• _COMPITI ED ESERCIZI_:
- 1) Rispondi alle seguenti domande sul brano:
(a) Con quale libro Giampaolo Pansa prosegue il filone iniziato con Il sangue dei vinti?
(b) In che modo il nipotino Pietro chiama il nonno?
(c) Secondo Bocca, qual è l'unico valore della società globalizzata?
- 2) Modifica il brano: riscrivi il tratto da "27 Ottobre 2006" fino a "storia di partigiano." compreso, sostituendo "fortunatissimo" con "fortunato".
- 3) Elenca tutti i prodotti che, secondo il brano, c'è chi si ostina a produrre nelle campagne.

• _BRANO_:

La polemica Bocca-Pansa. La memoria contesa

27 Ottobre 2006
Hanno lavorato insieme per anni alla ‟Repubblica” e all'‟Espresso”, giornale quest'ultimo per il quale scrivono tuttora, eppure non sono mai stati così distanti come adesso, dopo l'uscita dei loro ultimi libri. Giampaolo Pansa, con La grande bugia, prosegue il fortunatissimo filone iniziato con Il sangue dei vinti, riportando nuove testimonianze sulle violenze avvenute dopo la Liberazione, ma soprattutto togliendosi molti sassolini dalle scarpe nei confronti di quanti in questi anni lo hanno attaccato. Giorgio Bocca, con Le mie montagne, gli anni della neve e del fuoco, torna invece a raccontare, con inediti accenti lirici, la sua storia di partigiano.
Un libro dove all'orgoglio per il suo passato si unisce l'amarezza per il presente, per un'Italia che non ritrova più, tranne forse nelle campagne, in chi si ostina a produrre ‟parmigiano, vino, pane e burro,
prosciutto e frutta” e che rivede negli occhi del nipotino Pietro che vive nelle Langhe, lo chiama "nonu" e a 10 anni guida già il trattore.
‟Il mio non è un libro sulla Resistenza, ma su un periodo storico che si è concluso”, spiega Bocca. ‟La stagione risorgimentale è finita e ora viviamo in questa società globalizzata in cui l'unico valore è il denaro. Ho pensato che fosse necessario ricordare che c'è stato un periodo in Italia in cui la gente combatteva ancora per degli ideali”.
Secondo Pansa, però, c'è anche un'altra Italia che è stata zitta per cinquant’anni: quella che ha visto i propri cari uccisi dai partigiani dopo la Liberazione. Su questo punto i due grandi giornalisti si dividono.
‟A Bassano del Grappa, alla presentazione del mio ultimo libro, una signo
ra mi ha parlato di un militare fucilato dai par
tigiani di cui avevo scritto in Il sangue dei vinti. "Era mio zio", mi ha detto, "se vuole le porto tutte le carte...". Nel mio libro riporto anche storie raccontate da due autorevoli esponenti del Centrosinistra: il nonno di Dario Franceschini per anni è stato costretto a nascondersi solo perché era stato fascista. Molto peggio è andata al nonno di Renzo Lusetti: fu ucciso e fatto sparire. Ancora oggi, nonostante gli appelli di Lusetti, di lui non si sa nulla”.

• _CONTENUTO DEL MATERIALE_:
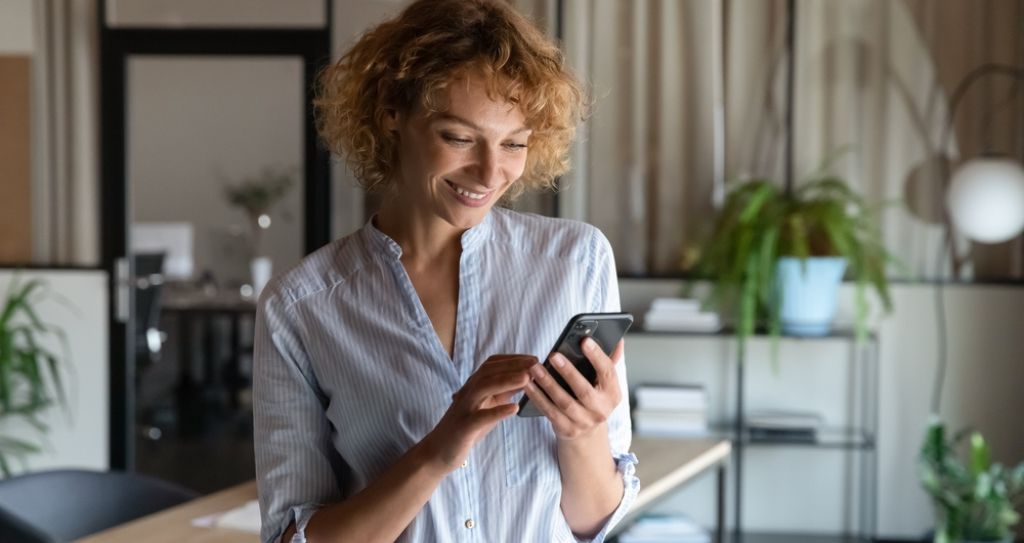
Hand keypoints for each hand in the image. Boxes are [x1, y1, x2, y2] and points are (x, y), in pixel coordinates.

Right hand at [422, 354, 535, 470]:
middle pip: (489, 371)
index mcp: (474, 386)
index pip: (492, 364)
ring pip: (484, 388)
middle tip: (535, 364)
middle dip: (513, 365)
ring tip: (527, 378)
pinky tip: (514, 408)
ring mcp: (465, 408)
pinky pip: (480, 417)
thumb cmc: (468, 427)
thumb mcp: (487, 405)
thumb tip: (525, 377)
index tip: (534, 358)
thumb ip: (503, 392)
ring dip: (506, 381)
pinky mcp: (464, 427)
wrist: (439, 450)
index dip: (513, 359)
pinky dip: (497, 411)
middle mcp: (468, 392)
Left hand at [523, 339, 623, 440]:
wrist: (586, 434)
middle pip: (584, 390)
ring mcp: (584, 422)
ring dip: (548, 383)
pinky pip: (549, 412)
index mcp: (613, 394)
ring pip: (563, 402)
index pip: (607, 372)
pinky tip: (528, 384)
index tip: (584, 340)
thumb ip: (609, 361)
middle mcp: (601, 410)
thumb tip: (618, 340)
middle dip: (568, 372)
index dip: (597, 356)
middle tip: (554, 355)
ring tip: (535, 368)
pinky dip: (538, 397)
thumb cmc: (593, 399)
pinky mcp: (567, 429)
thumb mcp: (604, 384)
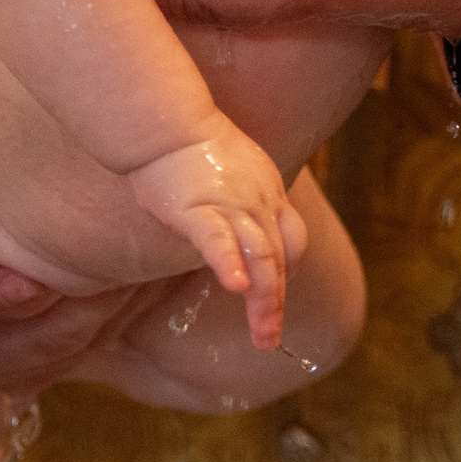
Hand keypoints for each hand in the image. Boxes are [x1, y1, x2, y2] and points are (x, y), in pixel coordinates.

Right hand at [125, 121, 307, 351]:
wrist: (167, 122)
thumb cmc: (191, 148)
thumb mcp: (233, 172)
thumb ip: (241, 200)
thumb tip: (235, 228)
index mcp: (268, 192)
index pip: (293, 239)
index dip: (288, 269)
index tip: (276, 292)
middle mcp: (259, 202)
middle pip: (279, 259)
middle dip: (276, 303)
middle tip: (269, 339)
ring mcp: (232, 205)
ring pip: (261, 258)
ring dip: (265, 302)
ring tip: (264, 337)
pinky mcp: (198, 209)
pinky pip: (220, 241)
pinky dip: (231, 264)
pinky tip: (237, 288)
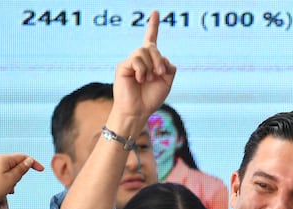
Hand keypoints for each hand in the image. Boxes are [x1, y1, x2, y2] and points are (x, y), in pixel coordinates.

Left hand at [0, 154, 43, 207]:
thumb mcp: (12, 179)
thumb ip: (22, 168)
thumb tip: (29, 160)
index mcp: (4, 159)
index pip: (23, 157)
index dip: (33, 163)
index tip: (42, 170)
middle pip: (17, 164)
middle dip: (20, 174)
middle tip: (14, 183)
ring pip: (12, 171)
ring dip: (14, 180)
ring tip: (8, 189)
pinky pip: (6, 176)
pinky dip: (8, 183)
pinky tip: (5, 190)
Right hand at [110, 11, 176, 130]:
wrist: (138, 111)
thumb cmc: (151, 98)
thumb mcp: (167, 82)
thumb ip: (169, 68)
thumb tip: (162, 59)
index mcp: (150, 61)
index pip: (151, 39)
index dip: (153, 26)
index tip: (156, 12)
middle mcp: (139, 59)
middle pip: (152, 47)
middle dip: (159, 59)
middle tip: (160, 73)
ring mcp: (131, 62)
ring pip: (144, 51)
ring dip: (151, 66)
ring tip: (148, 79)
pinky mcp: (123, 66)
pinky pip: (136, 60)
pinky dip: (142, 70)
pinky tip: (140, 79)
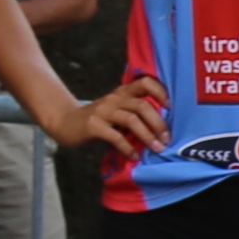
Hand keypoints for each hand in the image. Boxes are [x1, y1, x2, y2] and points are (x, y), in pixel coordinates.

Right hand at [49, 73, 171, 159]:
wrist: (66, 123)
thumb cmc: (99, 120)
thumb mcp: (118, 112)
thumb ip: (136, 115)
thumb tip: (163, 130)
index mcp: (123, 92)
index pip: (145, 82)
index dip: (161, 91)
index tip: (172, 108)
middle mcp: (114, 98)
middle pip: (142, 105)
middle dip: (158, 123)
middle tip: (167, 139)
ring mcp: (103, 111)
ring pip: (131, 119)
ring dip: (147, 135)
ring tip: (157, 149)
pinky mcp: (93, 125)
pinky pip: (115, 136)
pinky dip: (128, 147)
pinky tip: (134, 156)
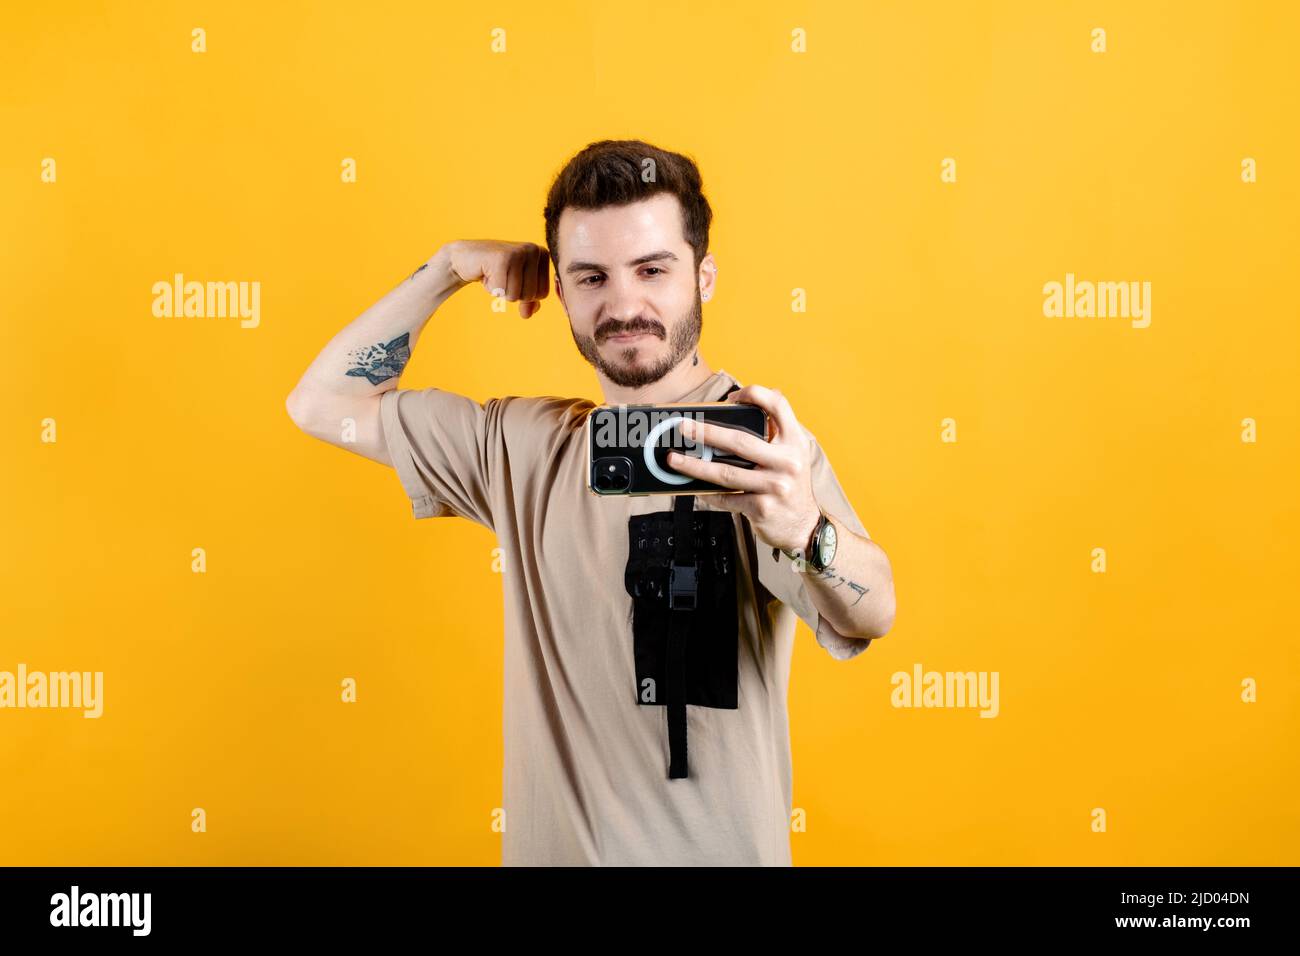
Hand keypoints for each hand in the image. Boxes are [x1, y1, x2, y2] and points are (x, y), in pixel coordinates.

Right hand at [443, 239, 550, 318]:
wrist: (465, 257)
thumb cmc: (495, 272)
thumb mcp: (517, 286)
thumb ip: (530, 302)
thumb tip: (528, 314)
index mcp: (542, 254)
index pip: (542, 294)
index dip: (524, 294)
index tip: (512, 278)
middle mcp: (533, 249)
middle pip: (530, 295)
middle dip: (511, 293)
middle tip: (501, 276)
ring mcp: (518, 251)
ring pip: (516, 295)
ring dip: (501, 291)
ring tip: (494, 274)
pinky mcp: (502, 258)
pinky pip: (501, 292)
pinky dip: (491, 288)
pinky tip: (486, 273)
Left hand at [665, 384, 820, 553]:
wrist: (804, 526)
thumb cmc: (791, 485)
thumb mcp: (792, 455)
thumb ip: (772, 435)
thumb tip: (731, 415)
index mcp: (795, 442)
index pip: (778, 405)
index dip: (754, 394)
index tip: (731, 397)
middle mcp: (788, 462)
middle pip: (740, 440)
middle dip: (706, 433)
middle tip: (684, 428)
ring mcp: (775, 486)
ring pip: (726, 472)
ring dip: (695, 466)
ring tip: (675, 460)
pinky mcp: (762, 508)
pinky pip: (727, 497)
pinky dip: (708, 492)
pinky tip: (693, 486)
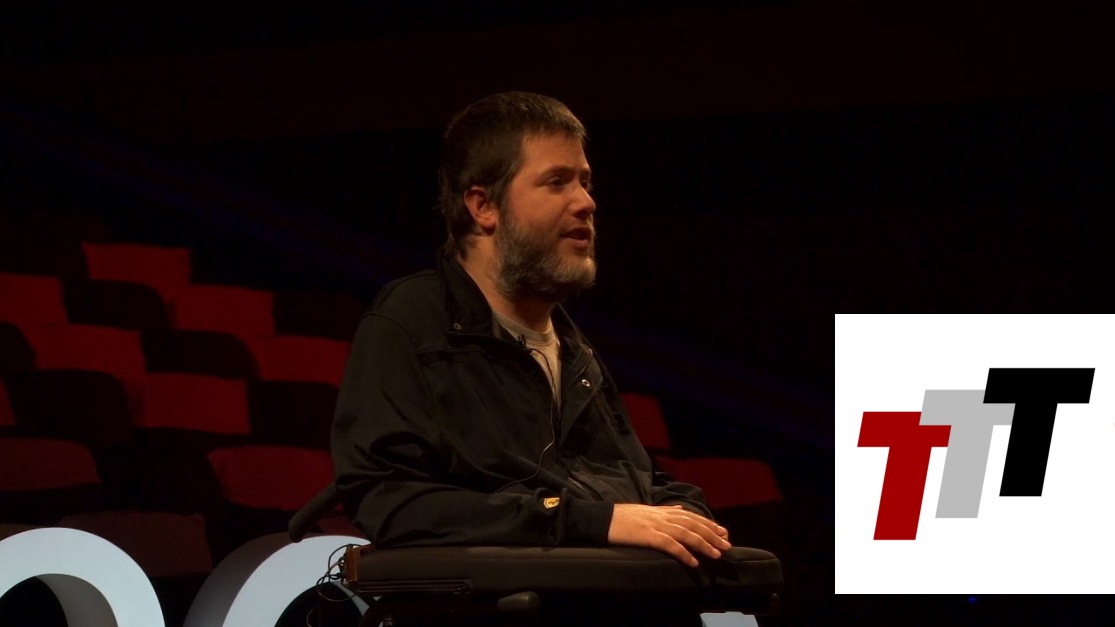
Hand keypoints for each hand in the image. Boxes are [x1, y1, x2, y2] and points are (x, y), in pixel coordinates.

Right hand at [607, 503, 731, 566]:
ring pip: (686, 533)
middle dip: (712, 535)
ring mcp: (656, 525)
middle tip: (727, 545)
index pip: (691, 516)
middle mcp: (663, 516)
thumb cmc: (623, 517)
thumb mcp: (646, 510)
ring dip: (703, 544)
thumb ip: (664, 511)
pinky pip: (670, 545)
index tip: (722, 532)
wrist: (603, 519)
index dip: (708, 523)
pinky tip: (693, 562)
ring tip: (716, 554)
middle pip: (693, 524)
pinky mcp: (648, 536)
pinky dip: (683, 553)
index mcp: (663, 511)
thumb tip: (680, 509)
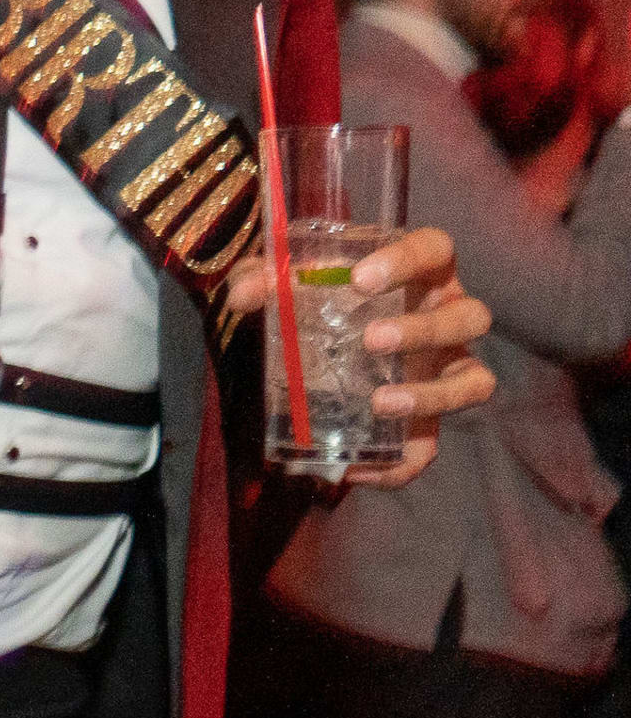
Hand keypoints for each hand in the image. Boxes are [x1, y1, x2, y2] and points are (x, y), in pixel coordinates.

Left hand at [221, 223, 494, 489]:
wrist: (322, 343)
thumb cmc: (318, 298)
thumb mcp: (286, 282)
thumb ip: (262, 279)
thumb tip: (243, 296)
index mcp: (420, 271)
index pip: (435, 248)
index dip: (407, 259)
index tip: (360, 278)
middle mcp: (446, 315)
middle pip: (469, 316)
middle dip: (424, 331)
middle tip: (371, 341)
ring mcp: (448, 368)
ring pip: (474, 381)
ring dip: (432, 395)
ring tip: (379, 402)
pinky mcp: (426, 420)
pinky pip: (433, 447)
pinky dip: (401, 465)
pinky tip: (356, 469)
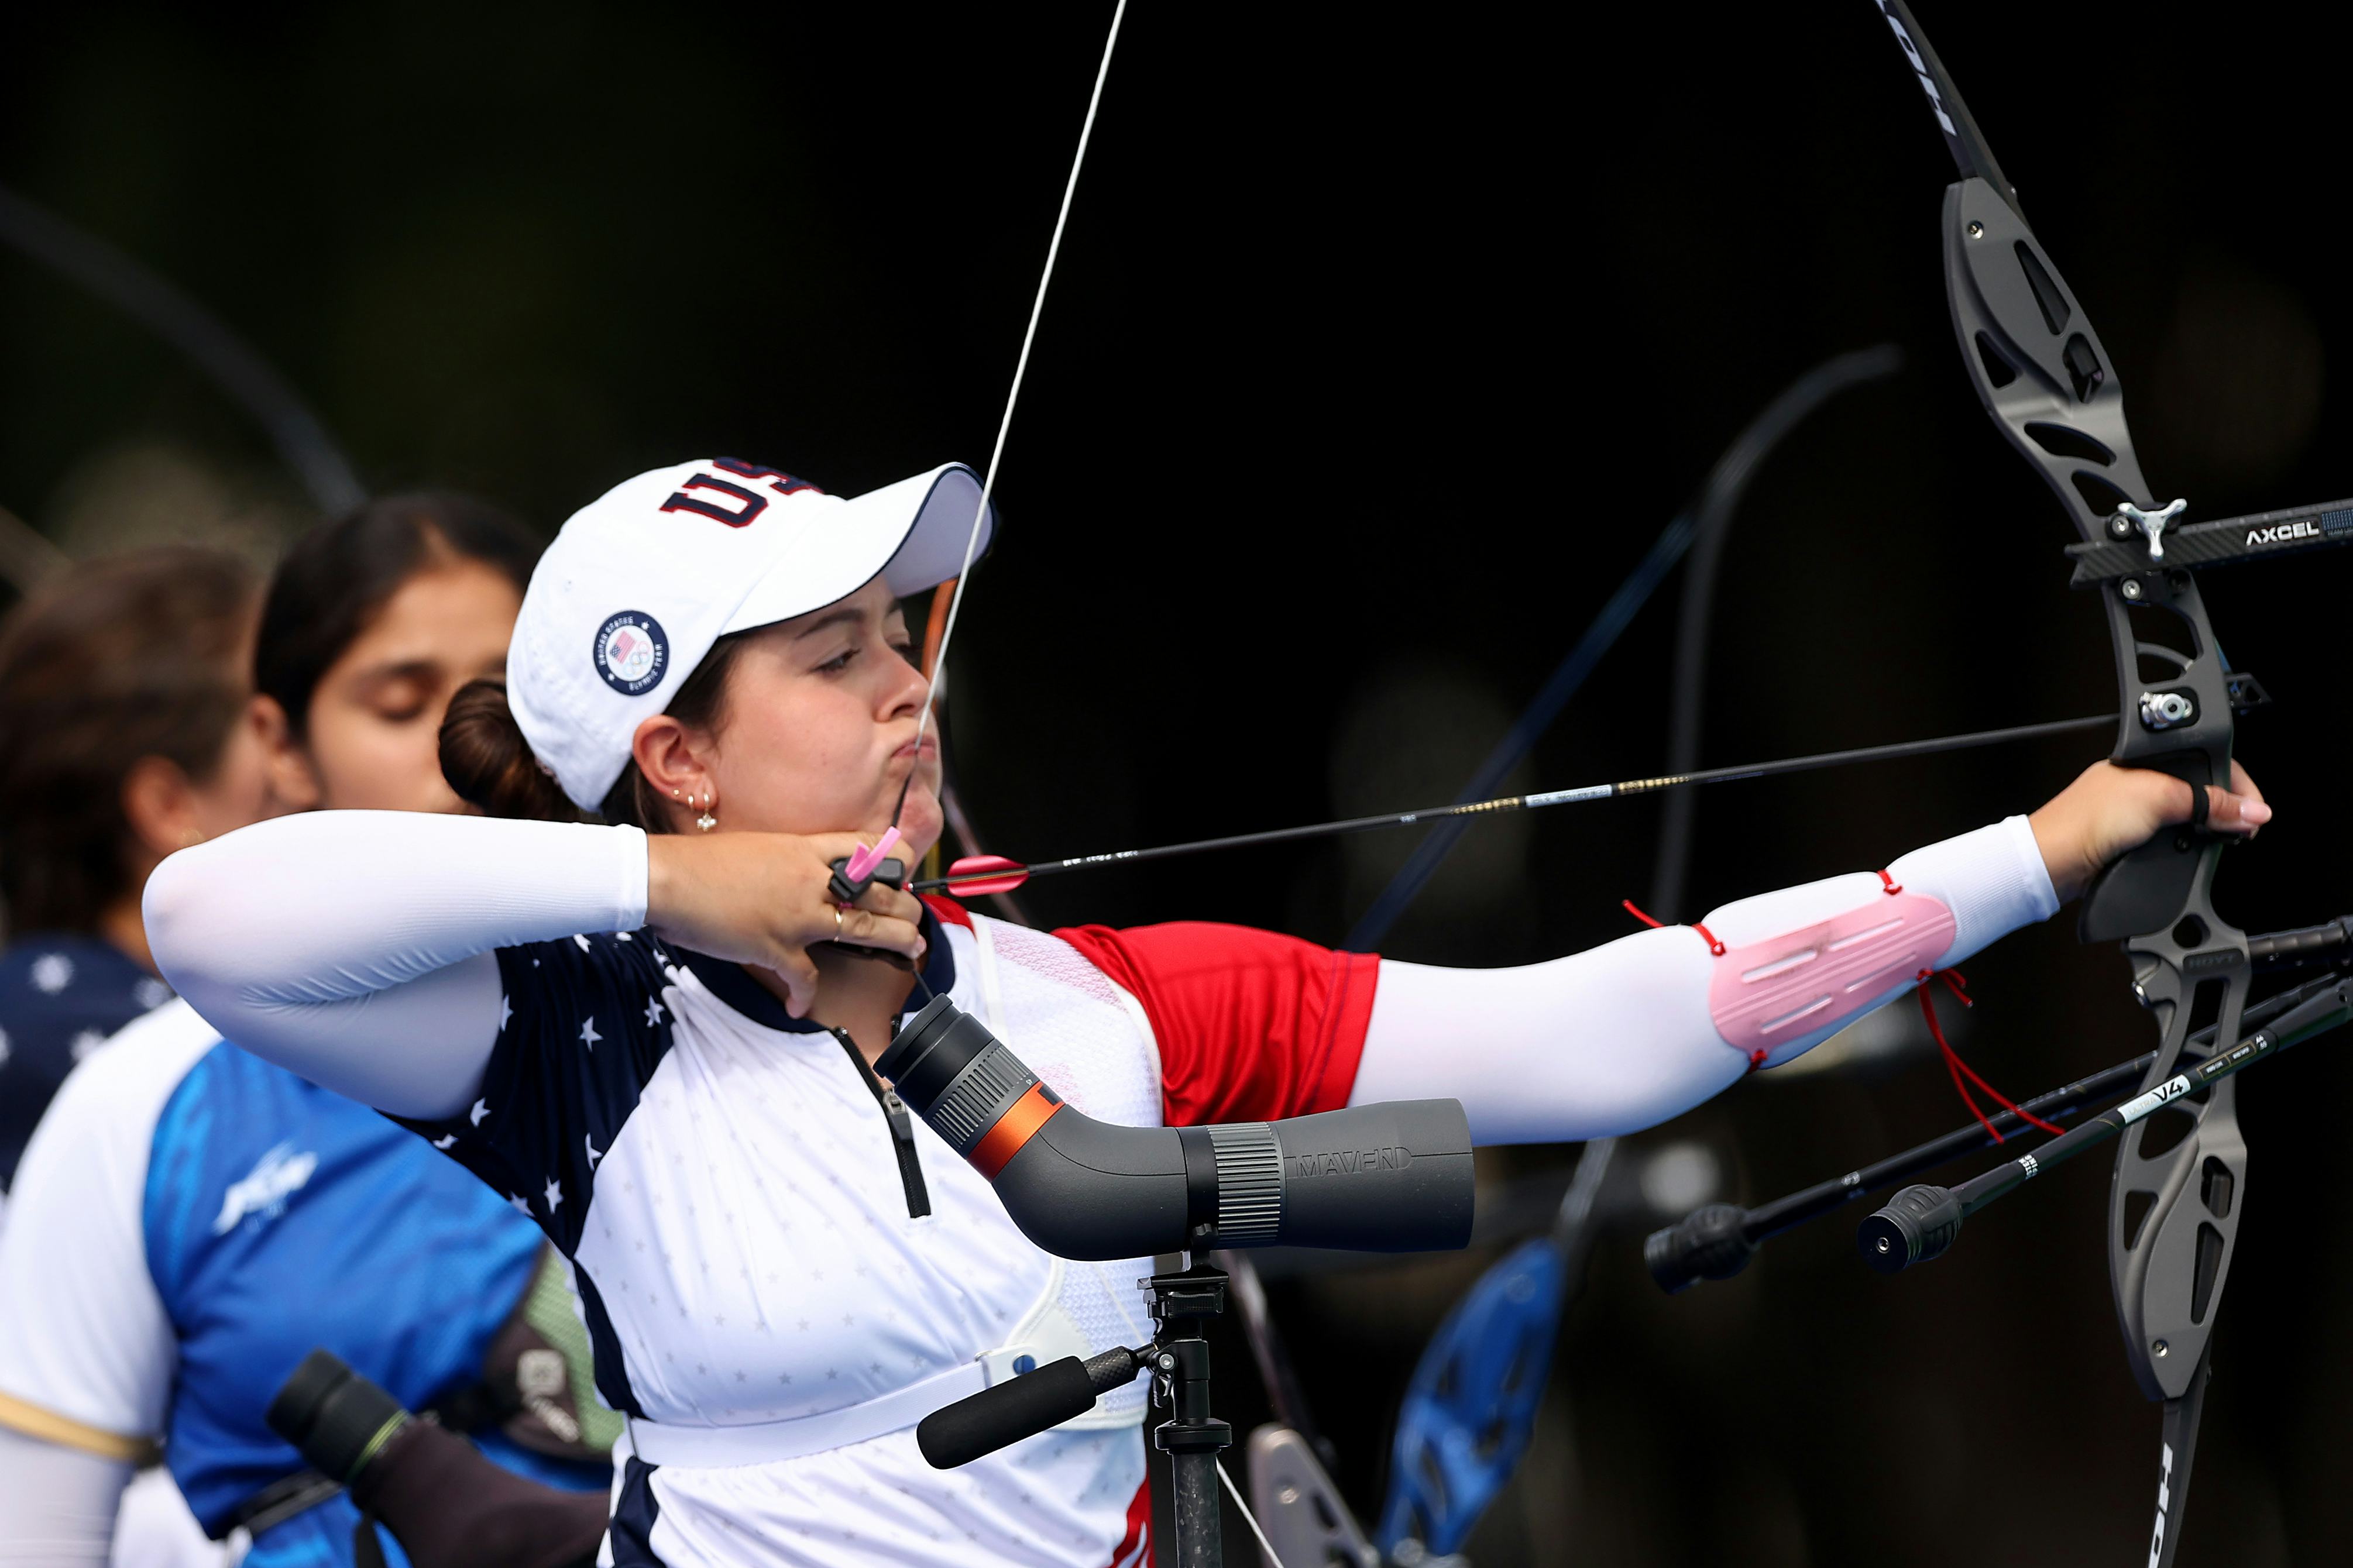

• _SOLUZIONI DEGLI ESERCIZI_:
- 1)
(a) La grande bugia.
(b) "Nonu".
(c) Il denaro.

- 2)
27 Ottobre 2006
Hanno lavorato insieme per anni alla ‟Repubblica” e all'‟Espresso”, giornale quest'ultimo per il quale scrivono tuttora, eppure non sono mai stati così distanti come adesso, dopo l'uscita dei loro ultimi libri. Giampaolo Pansa, con La grande bugia, prosegue il fortunato filone iniziato con Il sangue dei vinti, riportando nuove testimonianze sulle violenze avvenute dopo la Liberazione, ma soprattutto togliendosi molti sassolini dalle scarpe nei confronti di quanti in questi anni lo hanno attaccato. Giorgio Bocca, con Le mie montagne, gli anni della neve e del fuoco, torna invece a raccontare, con inediti accenti lirici, la sua storia di partigiano.

- 3) Parmigiano, vino, pane, burro, prosciutto, frutta.